The brown wire is attached to CM707 B terminal, and a black wire to the A terminal. I ASSumed. I have made no internal connections, simply attached the brown to the L terminal on the Hive faceplat and the black to the L terminal on the Hive faceplate.
 
Telling us the colours of the wires is of no use unfortunately. What colour is used for what, would have been chosen by the original installer and varies from installation to installation. It is what they are connected to at each end that matters.

Electrically speaking, the CM707 is just a simple battery operated on/off switch.

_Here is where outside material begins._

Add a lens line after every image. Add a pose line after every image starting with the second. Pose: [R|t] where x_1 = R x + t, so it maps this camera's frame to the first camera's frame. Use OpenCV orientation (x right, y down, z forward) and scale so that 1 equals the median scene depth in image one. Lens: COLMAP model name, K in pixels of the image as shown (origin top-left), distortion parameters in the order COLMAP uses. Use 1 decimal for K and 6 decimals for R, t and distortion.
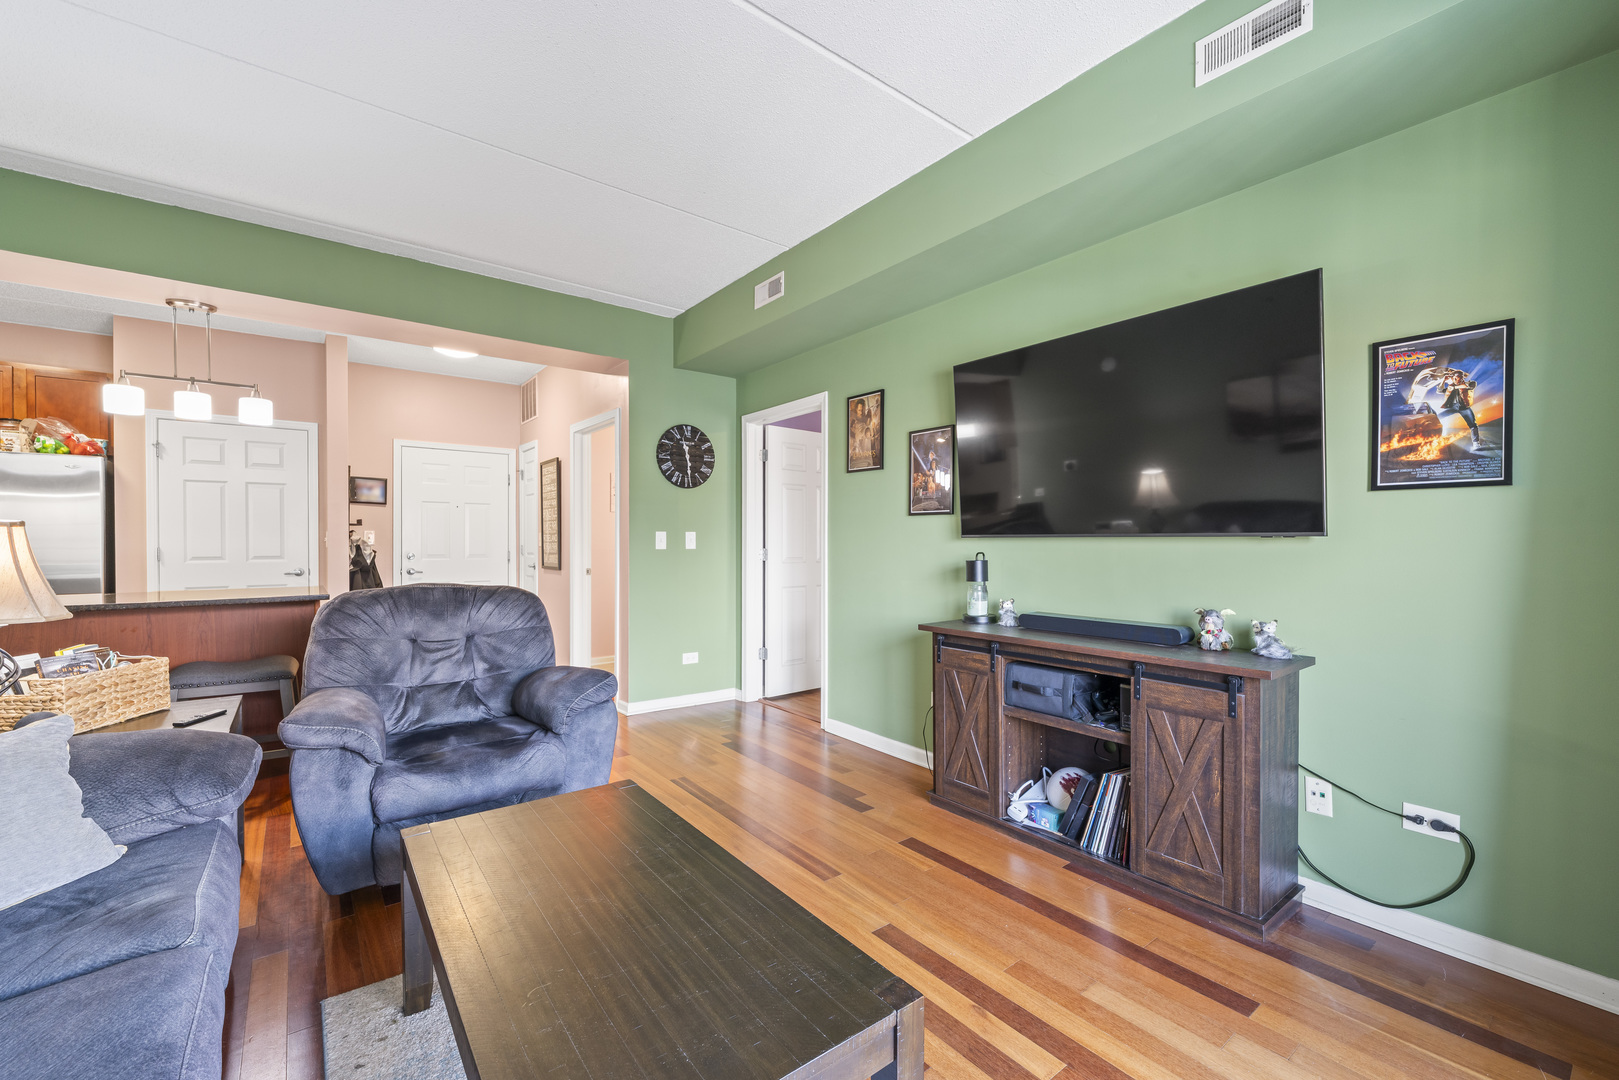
lens RADIAL K [[664.9, 0, 812.5], [0, 664.9, 546.1], [0, 0, 1]] dist [0.004967, -0.002268]
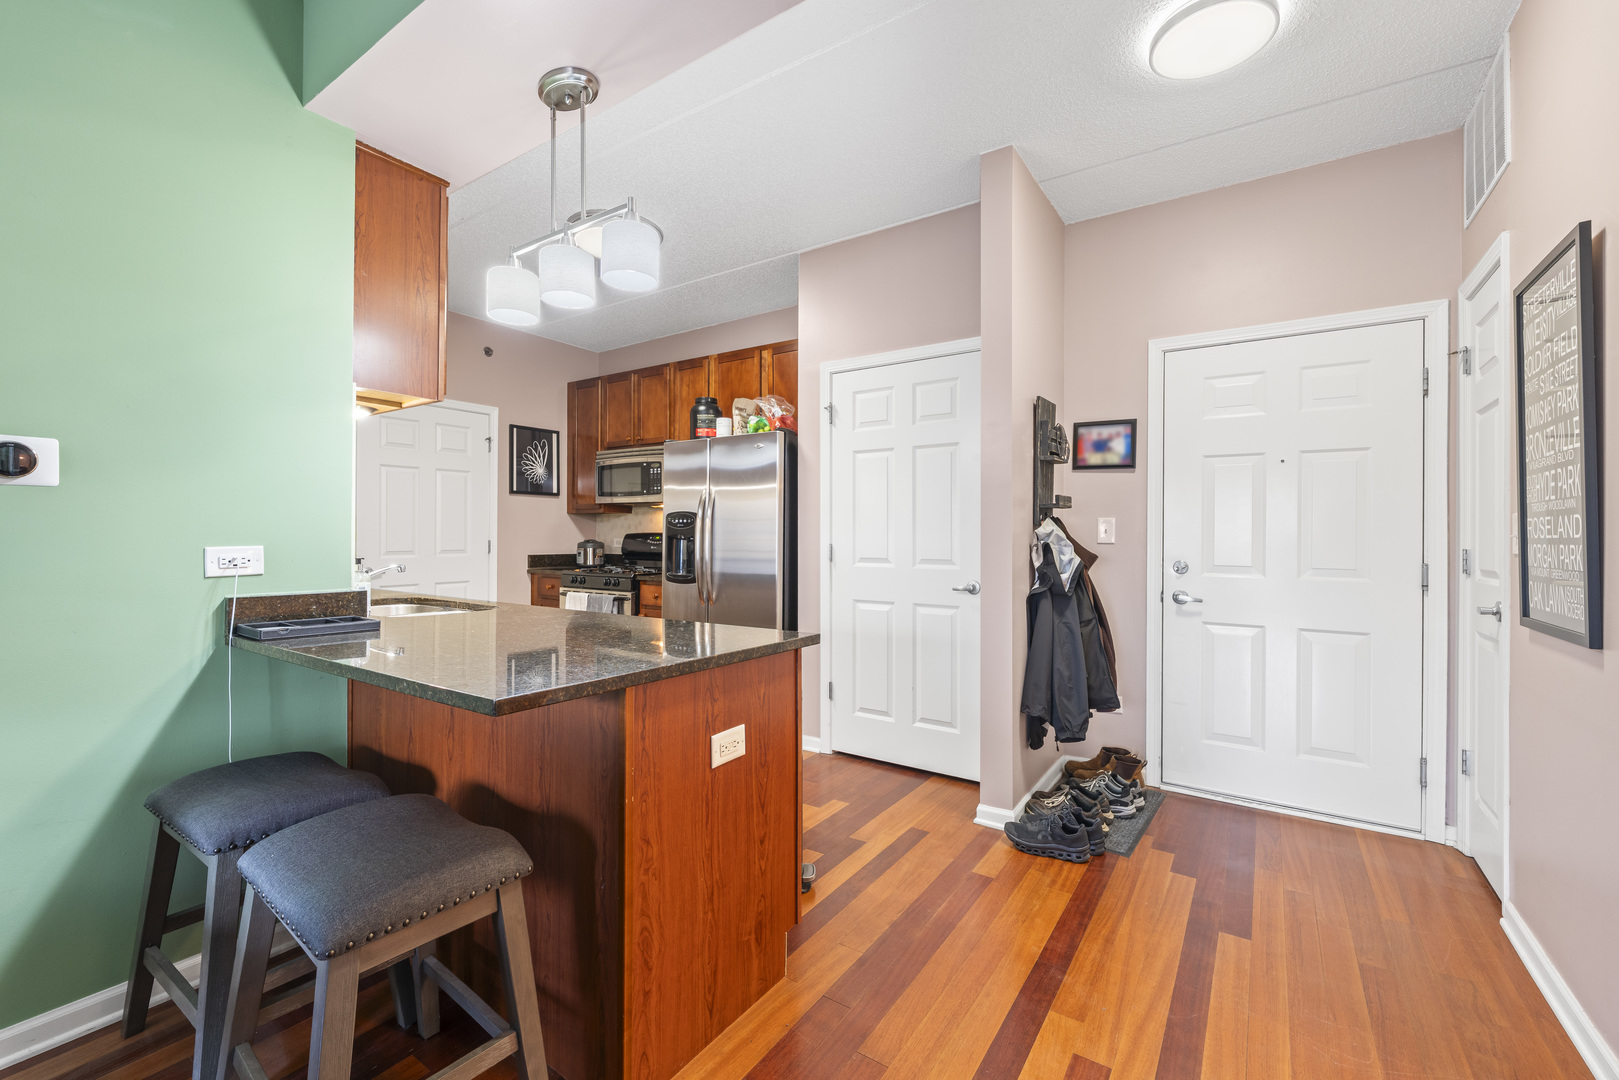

When it's 'on' the wires in terminals A and B are electrically connected together, so if one wire were live and the other neutral then when it turned on...... BANG!

So, the 'live' switching wires that were in A and B (ie the switch, would connect to the Hive Single channel terminals (1) and (3) which are also an on/off switch, exactly the same as the CM707 is.

Because the CM707 is battery powered it did not need a 230V supply. Hive does need a 230V supply, so this needs to be connected to the N & L terminals. This should come from the same 3A fused spur that supplies the rest of the heating system. You already have a live supply to the thermostat which you can link to the L, but you will also need a neutral for N. You maybe able to use the "grey wire that is folded behind" for this connection, but you need to find out first what it is connected to at the other end.